» Task prompt: Sum up the session account in two sentences.

I said I hated how I reacted so strongly to things like last-minute changes to virtual. That I wanted to just be fine with it. But because it does affect me, then we have to spend time talking about that, so it's time I can't spend talking about other stuff. And I feel like things keep happening.

Me (through tears): "It just feels like any time I start to feel safe or secure with you, something happens." Dr. T: "Switching to virtual makes you feel less secure?" Me: "Yes. I'm not sure why. I think because when it's a last-minute change, it's hard to trust that it won't keep happening. Because back pre-pandemic, that would have been a cancellation. But you never cancelled. So now that it's happened a couple times, plus your having to work from home a couple days next week, without saying why for any of them. I mean, I know, you have the right to privacy and all that. But...it just worries me, of course in part because of ex-MC."

Dr. T: "If there was anything going on that I thought could affect our work together, more than one session, even if it was like a 10% chance, I would tell you. I may not give you any specifics, but I would let you know it was going on." Me: "OK, that helps to know." Dr. T: "Did ex-MC not do that?" Me: "No, he just kept canceling." Dr. T: "He should have said something." (This was before I knew what was going on with his sick wife, obviously.)

He said, "It feels like the only way I could make this better for you is to not ever go on vacation or take a day off." Me: "But I understand you deserve to go on vacation." Dr. T: "I know--you make it very clear whenever you mention it. And I believe you. But I can tell you wished I wouldn't go. It's like you're speaking from your head, but your heart feels something else." Me: "Yes. This will sound cliched, but it feels like I'm a little kid clinging to her mother's leg at daycare drop-off." Dr. T: "That's exactly the sense I get. But I mean I don't know how to help you with it other than to not go." Me: "But I also know you need breaks to be a better therapist."

Dr. T: "You're right. I went for months without a vacation. And I don't think I've told you this before. But I do feel that I haven't been as good of a therapist." (I was unsure what to say to that, as I actually felt like he'd been a better T to me since the pandemic.)

He also said that it has felt like I've been pushing him more lately. Me: "What do you mean? Can you tell me how you were experiencing that? I honestly want to understand." He mentioned about my pushing more for in person, being bothered by virtual, etc., but didn't really give specific examples.

» Material shown:
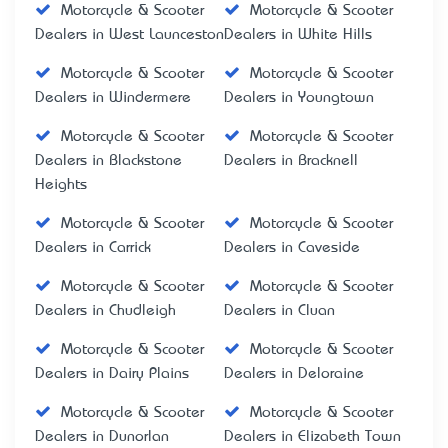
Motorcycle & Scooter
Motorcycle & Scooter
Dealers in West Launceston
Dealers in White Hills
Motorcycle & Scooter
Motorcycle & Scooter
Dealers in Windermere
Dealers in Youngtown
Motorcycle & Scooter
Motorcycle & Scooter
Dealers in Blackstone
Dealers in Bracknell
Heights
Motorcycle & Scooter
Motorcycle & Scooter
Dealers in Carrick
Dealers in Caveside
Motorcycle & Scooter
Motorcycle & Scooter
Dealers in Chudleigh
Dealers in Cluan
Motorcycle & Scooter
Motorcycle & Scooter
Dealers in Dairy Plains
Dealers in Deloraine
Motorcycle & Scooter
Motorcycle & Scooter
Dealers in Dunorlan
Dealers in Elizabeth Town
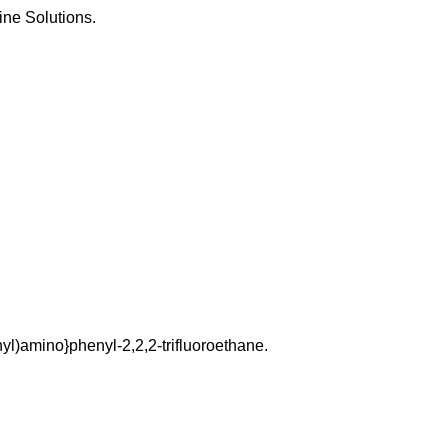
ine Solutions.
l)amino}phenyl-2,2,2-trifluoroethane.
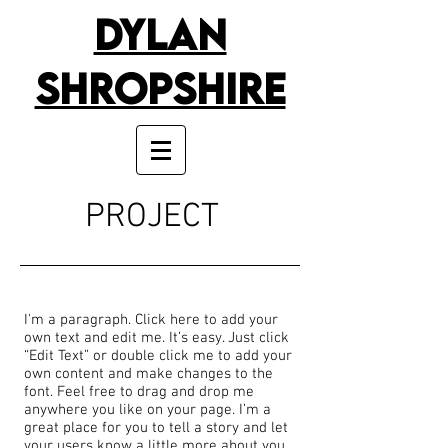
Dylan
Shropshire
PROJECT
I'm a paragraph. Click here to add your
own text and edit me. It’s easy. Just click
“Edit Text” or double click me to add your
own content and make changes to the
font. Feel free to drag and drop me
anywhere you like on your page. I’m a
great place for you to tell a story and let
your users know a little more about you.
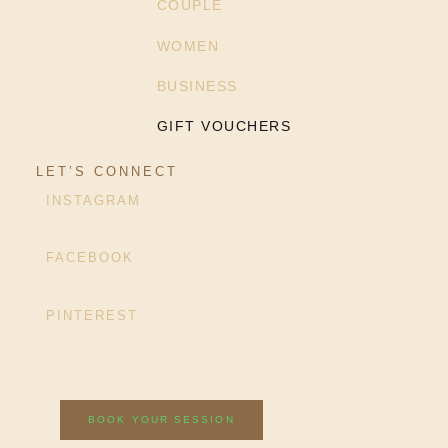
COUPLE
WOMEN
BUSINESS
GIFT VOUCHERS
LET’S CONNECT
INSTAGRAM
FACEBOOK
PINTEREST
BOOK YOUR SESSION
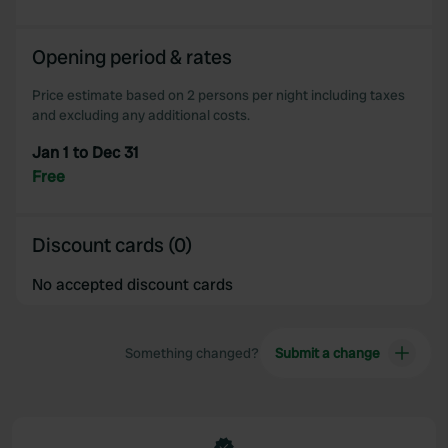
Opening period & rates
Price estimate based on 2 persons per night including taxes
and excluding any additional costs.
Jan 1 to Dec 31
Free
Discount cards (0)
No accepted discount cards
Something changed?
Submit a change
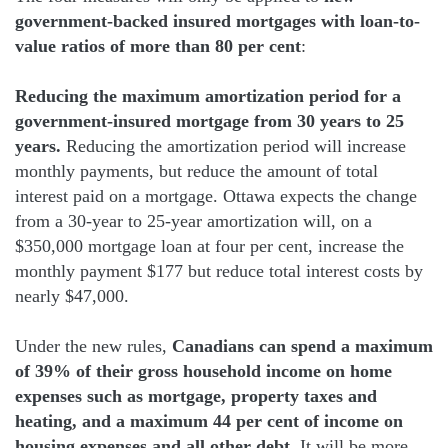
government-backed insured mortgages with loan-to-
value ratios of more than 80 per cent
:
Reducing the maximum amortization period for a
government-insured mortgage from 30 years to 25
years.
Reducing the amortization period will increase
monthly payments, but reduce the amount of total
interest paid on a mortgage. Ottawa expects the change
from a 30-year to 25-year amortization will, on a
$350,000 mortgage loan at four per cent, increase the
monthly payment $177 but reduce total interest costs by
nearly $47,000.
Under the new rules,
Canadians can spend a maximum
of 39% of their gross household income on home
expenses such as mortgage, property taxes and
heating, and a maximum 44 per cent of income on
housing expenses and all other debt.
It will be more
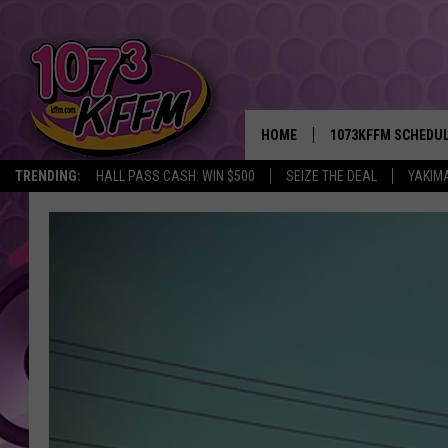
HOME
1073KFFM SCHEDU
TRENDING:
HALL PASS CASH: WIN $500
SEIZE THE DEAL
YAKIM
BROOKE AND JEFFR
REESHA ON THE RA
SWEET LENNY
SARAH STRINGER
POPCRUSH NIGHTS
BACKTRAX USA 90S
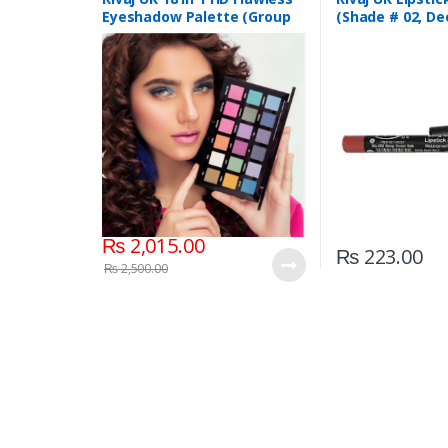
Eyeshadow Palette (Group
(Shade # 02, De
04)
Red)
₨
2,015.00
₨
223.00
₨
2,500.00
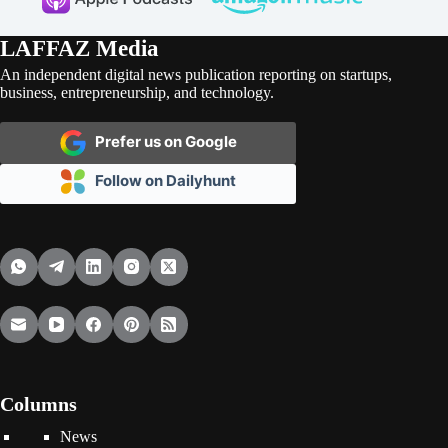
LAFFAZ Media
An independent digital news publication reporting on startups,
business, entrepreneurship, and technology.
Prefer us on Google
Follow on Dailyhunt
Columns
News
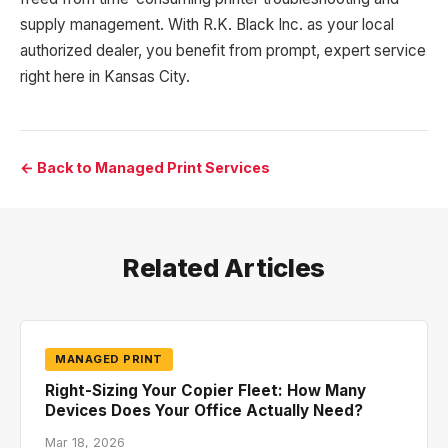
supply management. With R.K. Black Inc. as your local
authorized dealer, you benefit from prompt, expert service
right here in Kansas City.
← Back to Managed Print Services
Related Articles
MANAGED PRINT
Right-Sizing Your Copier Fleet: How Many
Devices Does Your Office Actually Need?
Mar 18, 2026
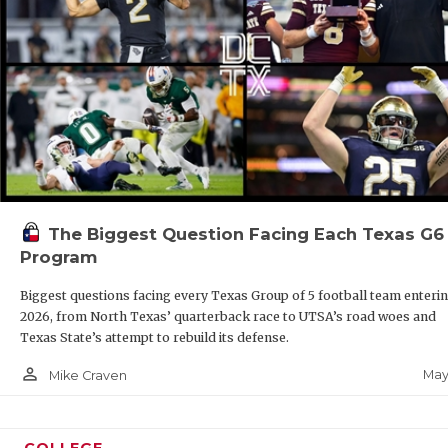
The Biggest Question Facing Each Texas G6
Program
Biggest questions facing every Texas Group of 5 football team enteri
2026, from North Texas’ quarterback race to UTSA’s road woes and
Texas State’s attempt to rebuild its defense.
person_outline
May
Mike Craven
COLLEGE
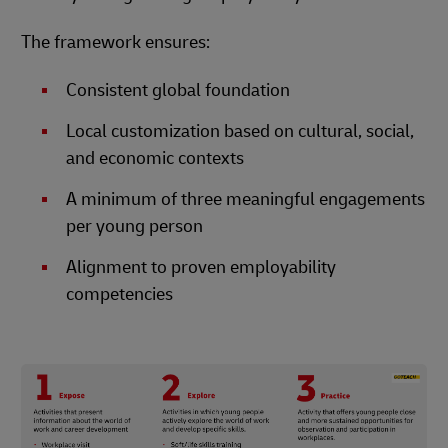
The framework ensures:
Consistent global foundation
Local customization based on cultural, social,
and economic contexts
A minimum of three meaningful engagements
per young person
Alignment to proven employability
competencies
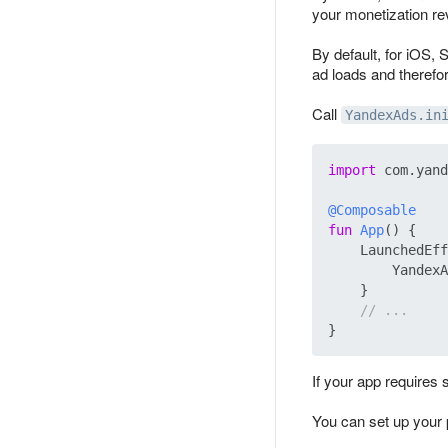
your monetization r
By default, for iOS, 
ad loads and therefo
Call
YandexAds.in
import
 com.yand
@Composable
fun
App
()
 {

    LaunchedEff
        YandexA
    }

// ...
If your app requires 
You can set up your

...

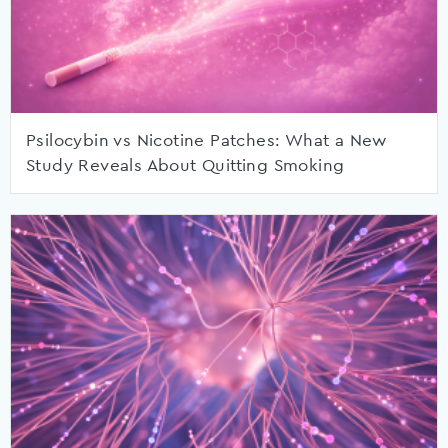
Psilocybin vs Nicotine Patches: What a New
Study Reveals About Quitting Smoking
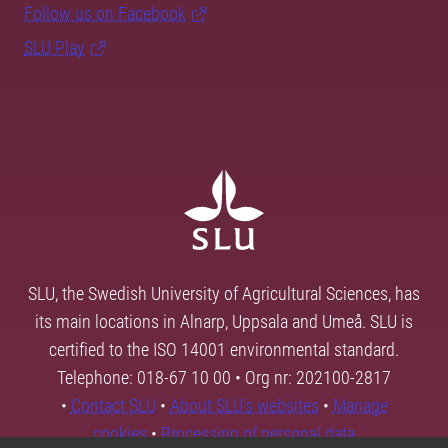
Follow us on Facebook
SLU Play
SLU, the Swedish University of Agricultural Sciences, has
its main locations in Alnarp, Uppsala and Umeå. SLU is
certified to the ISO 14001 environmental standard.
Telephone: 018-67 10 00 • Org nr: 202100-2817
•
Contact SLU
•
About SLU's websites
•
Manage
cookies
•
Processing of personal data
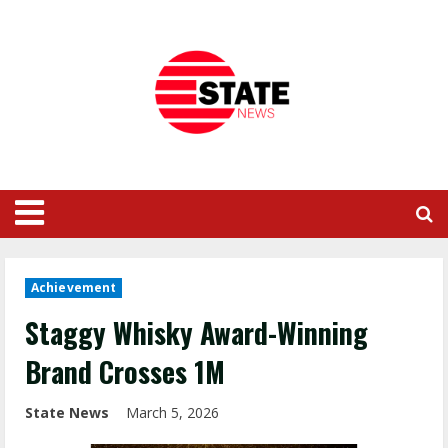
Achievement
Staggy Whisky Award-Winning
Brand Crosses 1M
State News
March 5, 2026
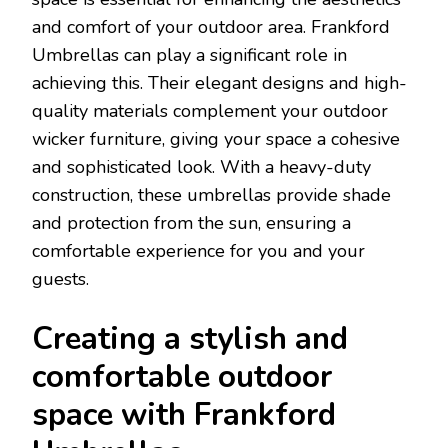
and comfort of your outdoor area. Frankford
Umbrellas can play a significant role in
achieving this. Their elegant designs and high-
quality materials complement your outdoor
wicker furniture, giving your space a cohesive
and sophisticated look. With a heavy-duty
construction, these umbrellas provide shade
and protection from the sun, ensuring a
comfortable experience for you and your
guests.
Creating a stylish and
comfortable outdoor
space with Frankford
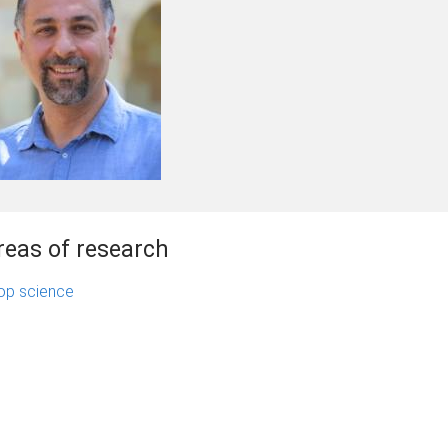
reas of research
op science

==

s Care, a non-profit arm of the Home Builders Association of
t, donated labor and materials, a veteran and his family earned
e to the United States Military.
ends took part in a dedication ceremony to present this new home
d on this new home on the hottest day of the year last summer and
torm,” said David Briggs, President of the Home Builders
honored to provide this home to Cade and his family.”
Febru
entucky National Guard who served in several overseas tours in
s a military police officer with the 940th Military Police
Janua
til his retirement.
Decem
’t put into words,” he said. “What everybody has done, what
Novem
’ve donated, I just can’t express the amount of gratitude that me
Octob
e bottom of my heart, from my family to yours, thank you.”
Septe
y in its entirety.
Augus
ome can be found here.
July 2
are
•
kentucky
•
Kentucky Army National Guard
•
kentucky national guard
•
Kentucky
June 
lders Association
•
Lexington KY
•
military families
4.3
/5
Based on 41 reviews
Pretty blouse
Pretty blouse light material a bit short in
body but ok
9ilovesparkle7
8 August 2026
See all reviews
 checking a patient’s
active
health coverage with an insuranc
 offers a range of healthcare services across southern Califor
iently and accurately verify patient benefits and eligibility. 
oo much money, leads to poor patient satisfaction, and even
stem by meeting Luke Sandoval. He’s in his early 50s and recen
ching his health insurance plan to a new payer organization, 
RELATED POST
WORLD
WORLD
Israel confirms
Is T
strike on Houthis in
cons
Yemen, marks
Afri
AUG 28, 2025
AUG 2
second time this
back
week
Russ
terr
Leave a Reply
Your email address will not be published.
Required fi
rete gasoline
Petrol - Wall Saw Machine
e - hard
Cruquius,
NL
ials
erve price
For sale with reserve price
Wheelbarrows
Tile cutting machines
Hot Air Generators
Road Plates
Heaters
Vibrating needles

» Your response: The writer tells Dr. T that last-minute switches to virtual sessions make them feel less secure, partly because of ex-MC, and Dr. T answers that he would say so if anything might affect their work together. The writer says they know he needs breaks, while Dr. T admits he hasn't been as good a therapist after months without a vacation and says it has felt like the writer has been pushing him more lately.